Résumé de la décision
La Cour de cassation, en date du 23 janvier 2018, a décidé de ne pas admettre le pourvoi formé par M. Mohamed X... Z..., condamné par la cour d'appel de Paris pour avoir refusé la priorité à un piéton régulièrement engagé dans la traversée d'une chaussée. La cour d'appel avait prononcé une amende de 200 euros à son encontre. Après avoir examiné le mémoire et les pièces de la procédure, la Cour de cassation a conclu qu'il n'existait aucun moyen permettant l'admission du pourvoi.
Arguments pertinents
La Cour de cassation a principalement fondé sa décision sur l'absence de moyens valables à l'appui du pourvoi. En effet, elle a constaté qu'aucun argument juridique n'était susceptible de remettre en cause la décision de la cour d'appel. En se basant sur l'article 567-1-1 du code de procédure pénale, la Cour a affirmé : « il n'existe, en l'espèce, aucun moyen de nature à permettre l'admission du pourvoi ». Cela indique que les arguments avancés dans le mémoire personnel de M. Z... ne comportaient pas les éléments suffisants pour justifier un recours.
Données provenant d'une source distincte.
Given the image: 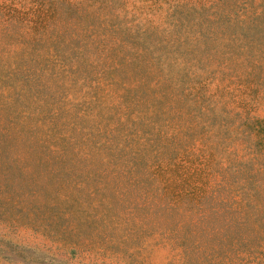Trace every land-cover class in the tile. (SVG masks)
<instances>
[{
  "label": "rangeland",
  "instance_id": "1",
  "mask_svg": "<svg viewBox=\"0 0 264 264\" xmlns=\"http://www.w3.org/2000/svg\"><path fill=\"white\" fill-rule=\"evenodd\" d=\"M0 264H264V0H0Z\"/></svg>",
  "mask_w": 264,
  "mask_h": 264
}]
</instances>
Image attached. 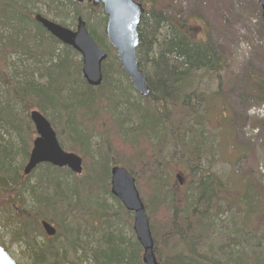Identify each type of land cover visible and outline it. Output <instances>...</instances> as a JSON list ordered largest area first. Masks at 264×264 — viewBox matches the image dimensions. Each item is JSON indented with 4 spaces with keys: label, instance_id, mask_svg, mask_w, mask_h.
Here are the masks:
<instances>
[{
    "label": "trees",
    "instance_id": "obj_1",
    "mask_svg": "<svg viewBox=\"0 0 264 264\" xmlns=\"http://www.w3.org/2000/svg\"><path fill=\"white\" fill-rule=\"evenodd\" d=\"M136 1L145 8L137 56L150 94L136 92L132 99L102 7L0 0V199L15 225L11 240L24 246L32 264H143L133 217L111 194V169L123 167L136 179L160 264H264V210L255 189L248 184L230 201L224 195L230 187L203 166L206 157L217 156L206 119L222 100L226 62L209 35L197 39L190 22L172 16L163 0ZM36 15H52L68 28L80 17L86 22L108 54L100 87L86 83L82 59L48 34ZM204 77L216 85L213 92L202 89ZM247 83L248 93L264 88L259 78ZM220 109L229 113L224 105ZM33 110L49 120L64 150L83 159L82 175L42 165L23 176L36 137ZM179 151L193 175L181 201L168 167ZM158 212L170 245L166 257L159 254ZM44 221L57 228L54 238L45 235Z\"/></svg>",
    "mask_w": 264,
    "mask_h": 264
},
{
    "label": "rangeland",
    "instance_id": "obj_2",
    "mask_svg": "<svg viewBox=\"0 0 264 264\" xmlns=\"http://www.w3.org/2000/svg\"><path fill=\"white\" fill-rule=\"evenodd\" d=\"M163 2L165 6H169L172 16L190 22L197 39H206V35H209L227 65L220 78L225 103L222 96L213 114L208 115L206 119L209 129L215 134L217 156L206 157L203 166L206 170H213L221 176L230 187L228 191H224V195L230 201L239 198L248 184L252 185L257 201L264 210V88L249 93L244 89V84H248L251 78H259L264 83V20L259 1L163 0ZM48 18L52 20L53 16L50 15ZM66 24L70 26L71 20ZM69 29L75 30L76 27L71 26ZM78 58L82 59L79 54ZM15 61L14 59L12 62ZM14 64L16 67L17 63ZM114 79L126 87V81L122 77L114 75ZM210 80V77H204L202 89L206 88L213 92L216 85H212L213 82ZM128 91L132 95L131 98L135 99L136 91L134 89ZM223 105L229 111L227 115L221 112L220 107ZM179 152L172 154L176 156L168 161V167L172 173V185L176 188L181 201L192 182L193 175L189 164L184 160L186 157L183 158L182 152ZM178 176L183 178L182 185L177 180ZM30 183L32 185V178ZM6 202L0 201V225L3 227L0 244L18 264H32L25 255L24 246L11 240L15 225H11L10 215L4 209ZM110 203L117 207L114 200L111 199ZM162 216L163 213L158 212L153 215V219L158 235L162 238L158 236L159 254L166 257L171 251L170 245L163 241L166 235L162 224L164 221L161 222ZM125 235L128 239L131 238L128 226L125 227Z\"/></svg>",
    "mask_w": 264,
    "mask_h": 264
},
{
    "label": "water",
    "instance_id": "obj_3",
    "mask_svg": "<svg viewBox=\"0 0 264 264\" xmlns=\"http://www.w3.org/2000/svg\"><path fill=\"white\" fill-rule=\"evenodd\" d=\"M78 4H91L102 7L107 18L106 35L111 47L116 51L122 72L129 78L133 89L147 97L150 88L146 76L139 67L137 50L140 44L139 26L145 13L144 6L135 0H71ZM264 11V0H258ZM35 20L53 38L64 46L72 48L82 58V76L90 87L98 88L103 83V64L108 55L90 36L86 22L79 18L75 31L67 29L42 15ZM31 122L34 125L36 139L24 169V175H31L41 165H51L59 169H68L76 175L83 173V159L74 153L66 152L58 141L57 134L48 119L39 111H32ZM180 179V177L178 176ZM111 194L125 209L133 215V231L143 249V264H160L156 256L155 241L152 235L146 206L137 189L136 179L122 167L111 170ZM48 237H54L57 230L43 222ZM1 231V226H0ZM0 264H18L4 248L0 246Z\"/></svg>",
    "mask_w": 264,
    "mask_h": 264
}]
</instances>
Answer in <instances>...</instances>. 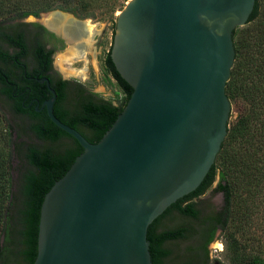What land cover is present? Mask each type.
<instances>
[{"label":"water","instance_id":"obj_1","mask_svg":"<svg viewBox=\"0 0 264 264\" xmlns=\"http://www.w3.org/2000/svg\"><path fill=\"white\" fill-rule=\"evenodd\" d=\"M256 1L130 0L110 57L133 92L98 143L56 117L39 80L49 119L84 151L45 195L34 264H153L150 225L201 185L227 137L233 35Z\"/></svg>","mask_w":264,"mask_h":264},{"label":"trees","instance_id":"obj_2","mask_svg":"<svg viewBox=\"0 0 264 264\" xmlns=\"http://www.w3.org/2000/svg\"><path fill=\"white\" fill-rule=\"evenodd\" d=\"M11 1L0 0V8ZM49 9L67 10L62 5ZM17 14L25 18L36 15L37 11L21 10ZM17 29L16 25L6 27L0 23V40L3 43L0 44V59L4 62L15 63L22 58L26 49L24 32ZM233 38L236 57L226 93L231 104L238 109V116L234 121H229L227 137L201 185L170 206L150 225L147 239L153 264H162L168 256L163 243L183 237L185 232L184 228H176L158 233L160 222L173 210L185 217H197V204L191 199L208 192L217 177L219 181L215 192L222 194L223 203L213 212V234L218 228L232 236L240 233L237 242L246 248L242 264H264V6L259 0L247 25L236 29ZM4 44L8 49L13 48V54L3 48ZM36 57L40 64L45 63L47 55L40 49ZM108 62L124 93L120 105L95 103L81 97L80 109L71 111L56 108L54 111L58 119L81 132L91 143H98L102 139L133 92V88L119 75L110 56ZM39 71L38 67L34 69L35 73ZM3 73L10 78L9 81ZM12 78L19 77L0 67L1 94L6 97L30 92L29 100L37 99L35 105L40 103L41 108V104L52 96L45 85L35 82L28 86L17 82L11 85ZM65 85V82L51 84L57 93V104L66 98ZM21 100L22 97L17 101L19 111H22ZM31 118V130L39 140L52 145L63 140L69 143L63 148L25 146L22 143L13 148V154L5 167L7 177L3 182L0 180V264H34L38 254L40 214L45 195L84 151L72 136L57 127L47 115L36 113L35 107L31 110ZM81 128H86L92 138ZM16 158L21 161V165L14 167ZM257 219H260L259 233H250ZM246 239L258 242L262 250L248 253Z\"/></svg>","mask_w":264,"mask_h":264},{"label":"rangeland","instance_id":"obj_3","mask_svg":"<svg viewBox=\"0 0 264 264\" xmlns=\"http://www.w3.org/2000/svg\"><path fill=\"white\" fill-rule=\"evenodd\" d=\"M130 0H13L6 3L0 8V23L4 26L18 25L22 22H39L48 25L47 20L55 14L61 12L71 18L82 21L84 25L90 26L91 33H105V41L102 48V58L99 62L96 54H88L85 60L69 61L71 58V49L68 47L64 51L57 53L54 57V65L57 71L66 80L78 81L84 84L90 91L95 93L97 98L120 105L124 100V93L119 84L112 78L108 77L104 72L102 59L113 43V35L116 30L117 17L126 4ZM264 6V0H259ZM62 5L65 9H49L53 6ZM48 9V10H47ZM21 10L37 11L36 15H29L22 18L17 13ZM68 17V18H69ZM67 107L76 111L80 109L77 98L71 94L66 102ZM238 116V109L232 105L230 122L234 121ZM31 122L26 117L16 115L12 112L9 102L0 96V180L5 181L7 177L5 167L8 164L10 156L13 154V148L16 144L22 143L25 146L34 145L38 147H56L63 148L69 143L63 140L61 143L52 145L50 143L39 140L31 130ZM81 130L87 134L90 132L86 128ZM21 165L18 158L14 161V167ZM219 181V177L212 188L203 197V201L198 202L197 208H211L216 210L223 203L222 194L216 193L215 188ZM260 219L253 222L250 233L257 234L261 226ZM197 221L190 218L171 213L166 216L158 225L160 231L176 229L182 226L196 227ZM248 232V231H247ZM240 233L234 236L226 232L217 233L215 241L216 250L212 254L220 261L221 264H242V259L246 248L240 242H237ZM241 240V239H240ZM247 252H258L262 247L258 242L247 240ZM255 243V244H254ZM190 244L189 239L176 242H168L166 247L170 251V256L165 260V264H179L188 260L186 254V246ZM264 250V249H263ZM23 264V263H22Z\"/></svg>","mask_w":264,"mask_h":264},{"label":"flooded vegetation","instance_id":"obj_4","mask_svg":"<svg viewBox=\"0 0 264 264\" xmlns=\"http://www.w3.org/2000/svg\"><path fill=\"white\" fill-rule=\"evenodd\" d=\"M66 18V17H65ZM70 19V18H69ZM71 21L81 23L85 27L84 23L82 21H79L75 18L70 19ZM17 31L24 32L25 41H26V49L23 52V56L20 59H17L15 63L11 62H4L2 59H0V67L3 68L6 72H13L18 75V79H13L11 81V85H16L15 82L19 85H26L35 83H40L41 85H45L46 83L39 82L40 79L48 78L50 80V84L55 82H65V92H66V98L59 102L57 104V100L55 103L54 110L56 108L58 110H69V108L66 105V102L70 98V95L73 94L77 101L80 104L79 98L85 97L87 99L92 100L95 103H112L105 100H100L97 98L96 94L90 91L84 84L78 82V81H70L66 80L62 77V75L57 71L54 65V57L57 53L64 51L66 48H70L72 52V56L69 59V61H79V60H85L88 54H96V59L99 62V60L102 58L101 56V50L104 45L105 41V33L102 34H94V33H85L82 38V41L79 45H77V42L81 40L80 37H77L73 40H70L64 32L65 27L62 26H50L47 24L39 23V22H22L18 25ZM115 32V31H114ZM90 35V38H89ZM89 40V41H88ZM113 43H114V35H113ZM113 43L111 48L108 50L107 54L104 55L102 59V65L104 72L106 75L112 79H115L113 68L108 62V58L111 54V50L113 47ZM0 44L1 40H0ZM3 48L9 51L10 54H13V48L10 47L7 48V45L4 44ZM42 49L43 52L47 55L45 63L38 64L37 54L39 50ZM79 53L81 55V58L76 59L75 53ZM38 67L40 70L39 73H35L34 69ZM4 76L7 77L5 73H3ZM34 74V75H33ZM37 74V75H35ZM8 81L10 78H8ZM118 83V82H117ZM18 86V85H17ZM47 87V86H46ZM3 89V86L0 85V96L5 98L9 104L11 105L12 112L16 115H20L23 117H26L30 121H32L31 118V110L35 107V112L43 115H47V111L45 107L39 108L40 103L38 105H35V101L37 99L29 100L31 93L29 94H13L11 98L6 97L1 94V91ZM48 89V88H47ZM22 97L21 100V109L22 111H19L17 101ZM58 99V98H57ZM113 104V103H112ZM115 105V104H113ZM80 107H82L80 105ZM72 111V110H71ZM87 134V133H86ZM90 138H92V135L87 134ZM73 143V141H70ZM207 193V192H206ZM206 193L198 198H193V202L198 204V202L203 201V197H205ZM198 209V208H197ZM199 214L197 217L193 218L197 221L196 227H186L182 226L179 228H184V236L168 240L163 243V248L168 251V256L163 259L162 264H165V260L170 256V251L166 247V244L168 242H176L180 240H190V244L186 246V254L188 256V260L179 264H221L220 261L212 254L213 251L216 250L215 247V241L217 237V233L222 231L220 228H218L213 234V228H214V220H212L213 212L215 210L211 208H200L198 209ZM172 213H177L178 215L183 216L180 214L177 210H173ZM158 230V229H157ZM174 230V229H171ZM163 231L158 230V233H162ZM214 236L213 240L211 241L212 237ZM217 251V250H216Z\"/></svg>","mask_w":264,"mask_h":264},{"label":"bare ground","instance_id":"obj_5","mask_svg":"<svg viewBox=\"0 0 264 264\" xmlns=\"http://www.w3.org/2000/svg\"><path fill=\"white\" fill-rule=\"evenodd\" d=\"M68 17L69 16H67V15L55 12V14L53 16H51L49 18V20H47V23L50 26H57V25L62 26L63 25L65 27V29H64L65 35L70 40H73L74 37L75 38H77V37L81 38L84 36L85 33L90 34L92 32V29L90 28V26L85 25V27H84L83 24L71 21L70 19H72V18L69 17L70 18L69 19ZM44 23H46V22L44 21ZM89 38H90V35H89ZM81 41H82V38L79 42H77V45H79L81 43ZM74 55H75L76 59L81 58V55L78 52L75 53Z\"/></svg>","mask_w":264,"mask_h":264}]
</instances>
Interprétations et citations légales
Le traitement du pourvoi par la Cour de cassation illustre la rigueur de la procédure pénale française. En vertu du Code de procédure pénale - Article 567-1-1, la Cour se doit de vérifier la recevabilité et le bien-fondé des moyens soulevés par le pourvoi.
- Code de procédure pénale - Article 567-1-1 : Cet article stipule que la cour examine la recevabilité du recours et peut ne pas l'admettre lorsqu'il n'existe pas de moyen valable.
Ainsi, la décision souligne l'importance de la clarté et de la précision des arguments juridiques pour qu'un pourvoi puisse être admis, rappelant aux justiciables la nécessité de bien étayer leurs recours. La Cour n'a pas hésité à signaler le manque de fondement dans l'appel de M. Z..., renforçant ainsi l'idée que le degré d'exigence est élevé pour les pourvois en matière pénale.